- **Problem statement**
Go through the listing below and gather every line with the word "flytten".

- **Listed entries**

--- START ---

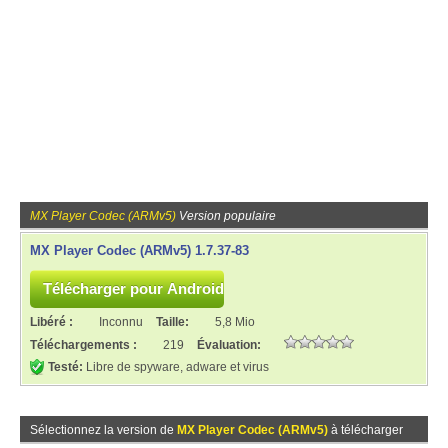
MX Player Codec (ARMv5)
Version populaire
MX Player Codec (ARMv5) 1.7.37-83
Libéré :
Inconnu
Taille:
5,8 Mio
Téléchargements :
219
Évaluation:
Testé:
Libre de spyware, adware et virus
Sélectionnez la version de
MX Player Codec (ARMv5)
à télécharger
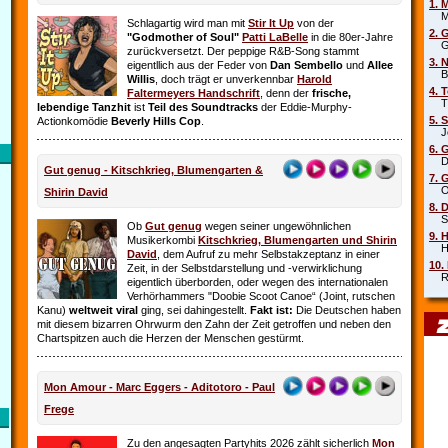
1. 
Mar
Schlagartig wird man mit
Stir It Up
von der
2. 
"Godmother of Soul"
Patti LaBelle
in die 80er-Jahre
Gr
zurückversetzt. Der peppige R&B-Song stammt
3. 
eigentllich aus der Feder von
Dan Sembello
und
Allee
Beb
Willis
, doch trägt er unverkennbar
Harold
4. 
Faltermeyers Handschrift
, denn der
frische,
Tin
lebendige Tanzhit
ist
Teil des Soundtracks
der Eddie-Murphy-
5. 
Actionkomödie
Beverly Hills Cop
.
Joe
6. 
Die
Gut genug - Kitschkrieg, Blumengarten &
7. 
Oim
Shirin David
8. 
Sha
Ob
Gut genug
wegen seiner ungewöhnlichen
9. 
Musikerkombi
Kitschkrieg, Blumengarten und Shirin
Hel
David
, dem Aufruf zu mehr Selbstakzeptanz in einer
10.
Zeit, in der Selbstdarstellung und ‑verwirklichung
Rob
eigentlich überborden, oder wegen des internationalen
Verhörhammers "Doobie Scoot Canoe“ (Joint, rutschen
Kanu)
weltweit viral
ging, sei dahingestellt.
Fakt ist:
Die Deutschen haben
mit diesem bizarren Ohrwurm den Zahn der Zeit getroffen und neben den
Chartspitzen auch die Herzen der Menschen gestürmt.
Mon Amour - Marc Eggers - Aditotoro - Paul
Frege
Zu den angesagten Partyhits 2026 zählt sicherlich
Mon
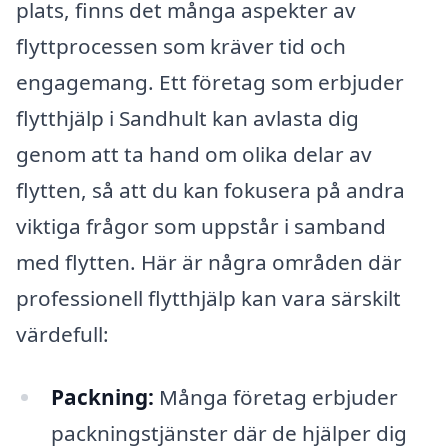
plats, finns det många aspekter av
flyttprocessen som kräver tid och
engagemang. Ett företag som erbjuder
flytthjälp i Sandhult kan avlasta dig
genom att ta hand om olika delar av
flytten, så att du kan fokusera på andra
viktiga frågor som uppstår i samband
med flytten. Här är några områden där
professionell flytthjälp kan vara särskilt
värdefull:
Packning:
Många företag erbjuder
packningstjänster där de hjälper dig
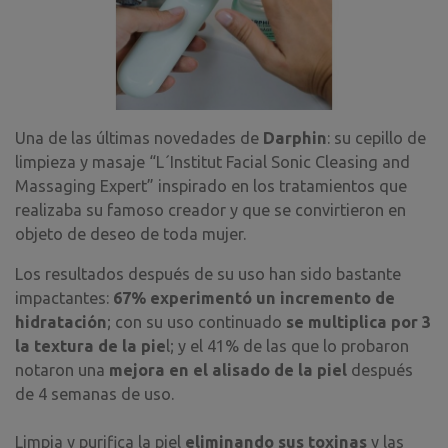
Una de las últimas novedades de
Darphin
: su cepillo de
limpieza y masaje “
L´Institut Facial Sonic Cleasing and
Massaging Expert”
inspirado en los tratamientos que
realizaba su famoso creador y que se convirtieron en
objeto de deseo de toda mujer.
Los resultados después de su uso han sido bastante
impactantes:
67% experimentó un incremento de
hidratación
; con su uso continuado
se multiplica por 3
la textura de la pie
l; y el 41% de las que lo probaron
notaron una
mejora en el alisado de la piel
después
de 4 semanas de uso.
Limpia y purifica la piel
eliminando sus toxinas
y las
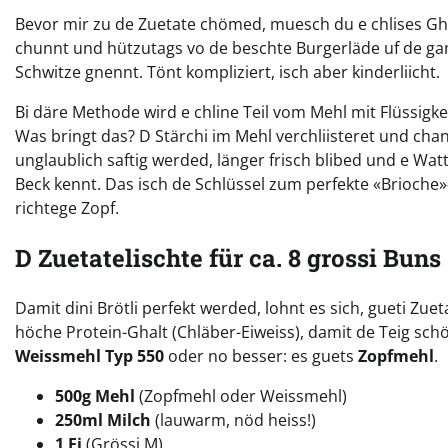
Bevor mir zu de Zuetate chömed, muesch du e chlises Ghe
chunnt und hützutags vo de beschte Burgerläde uf de ga
Schwitze gnennt. Tönt kompliziert, isch aber kinderliicht.
Bi däre Methode wird e chline Teil vom Mehl mit Flüssigke
Was bringt das? D Stärchi im Mehl verchliisteret und chan 
unglaublich saftig werded, länger frisch blibed und e W
Beck kennt. Das isch de Schlüssel zum perfekte «Brioche
richtege Zopf.
D Zuetatelischte für ca. 8 grossi Buns
Damit dini Brötli perfekt werded, lohnt es sich, gueti Zu
höche Protein-Ghalt (Chläber-Eiweiss), damit de Teig sch
Weissmehl Typ 550
oder no besser: es guets
Zopfmehl
.
500g Mehl
(Zopfmehl oder Weissmehl)
250ml Milch
(lauwarm, nöd heiss!)
1 Ei
(Grössi M)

--- END ---

- **Output below**
flytten, så att du kan fokusera på andra
med flytten. Här är några områden där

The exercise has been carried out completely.